Ask why some situations feel easy and others feel tricky. This helps the learner see that words can have blurry edges.


Guided Session 2

Rewrite the Rule

Learning Goal

By the end of this session, the student can:

  • explain the purpose of a rule
  • improve the wording of a rule
  • notice that rewriting one problem can create a new one

Activities

1. Fill in the rewrite chart

Use this frame:

Original rule:

What problem it is trying to solve:

Better version:

Try it with signs such as:

  • No running.
  • No food near the computer.
  • Only one turn per person.

2. Test the better version

After rewriting, ask one or two more situations.

Does the new version fit better, or did it create a new confusing spot?

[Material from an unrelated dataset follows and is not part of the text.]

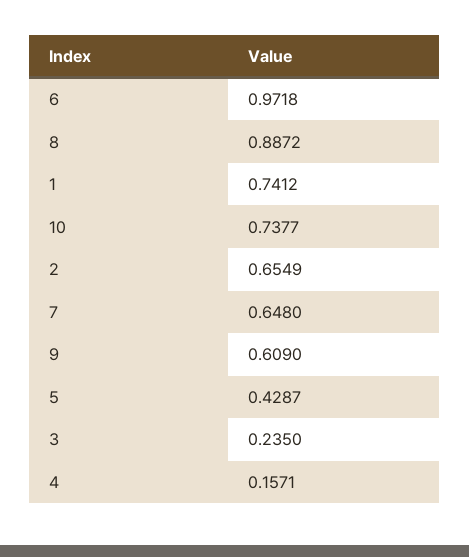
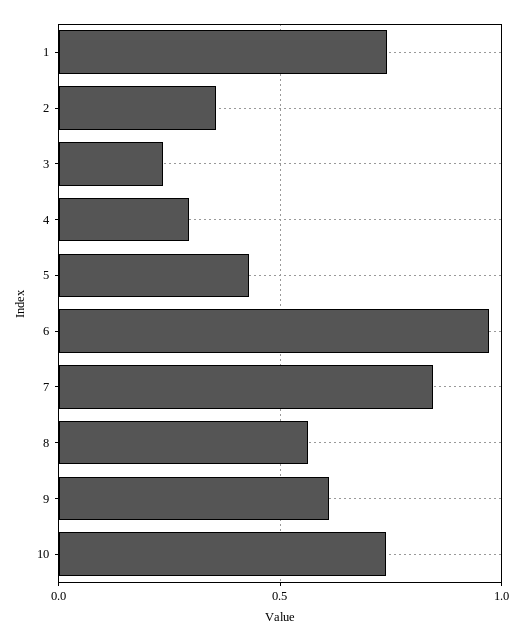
8: 0.8872 -> 0.55
2: 0.6549 -> 0.35
7: 0.648 -> 0.85
4: 0.1571 -> 0.3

3. Keep both ideas together

Teach the key sentence:

Good rule-reading pays attention to both the words and the reason the rule exists.


Independent Practice

Goal

Notice one real-life rule and explain both its words and its purpose.

Activities

1. Pick a real rule

Choose one rule from home, school, sports, a library, a community place, an online space, or a game.

2. Ask the two questions

  • What do the exact words say?
  • What is the rule trying to protect?

Then write a clearer version if needed.

Case Notes

Add this to Case Notes:

Date:

The rule:

What the exact words say:

What the rule is trying to protect:

A better version:

Sentence starters for younger learners:

  • "The rule says ___."
  • "It is trying to protect ___."
  • "A better version is ___."

Check for Understanding

After this week, check whether the learner can:

  1. Explain the exact words: "What does this rule literally say?"
  2. Explain the purpose: "What is it trying to protect?"
  3. Improve the wording: "How would you rewrite it?"

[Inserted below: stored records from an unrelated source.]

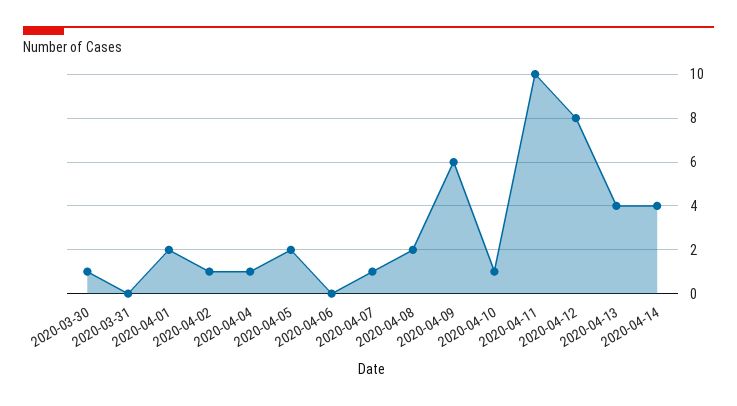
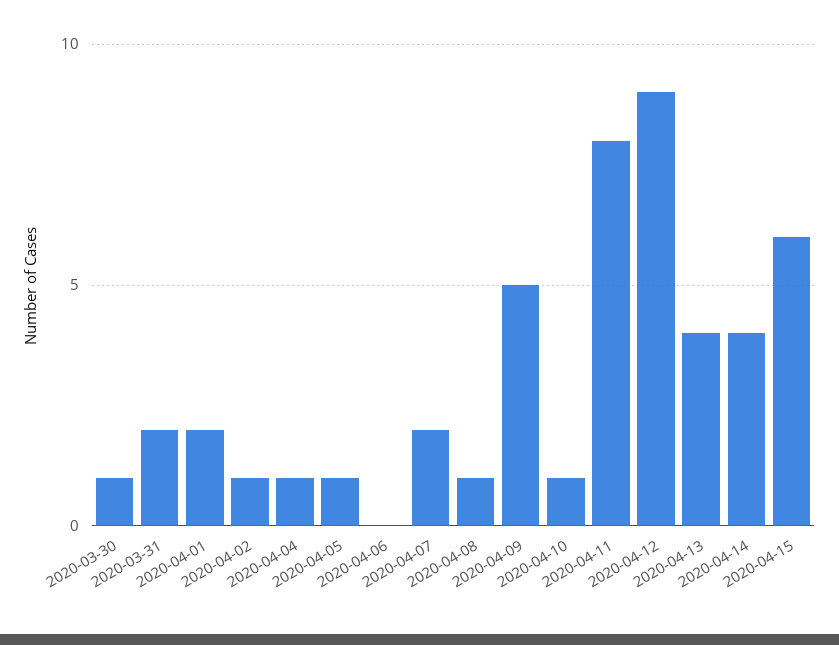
2020-03-31: 0 -> 2
2020-04-05: 2 -> 1
2020-04-07: 1 -> 2
2020-04-08: 2 -> 1
2020-04-09: 6 -> 5
2020-04-11: 10 -> 8
2020-04-12: 8 -> 9
2020-04-15: none -> 6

If the learner can do at least 2 of these, they are ready for Week 9.


Pause and Notice

What Matters Here

Words matter, but words are not magic.

The learner is starting to see a serious legal idea: rules need human judgment because real life keeps producing situations that the first draft of the rule did not explain perfectly.

This week's takeaway: Good rule-reading asks both what the words say and what the rule is trying to protect.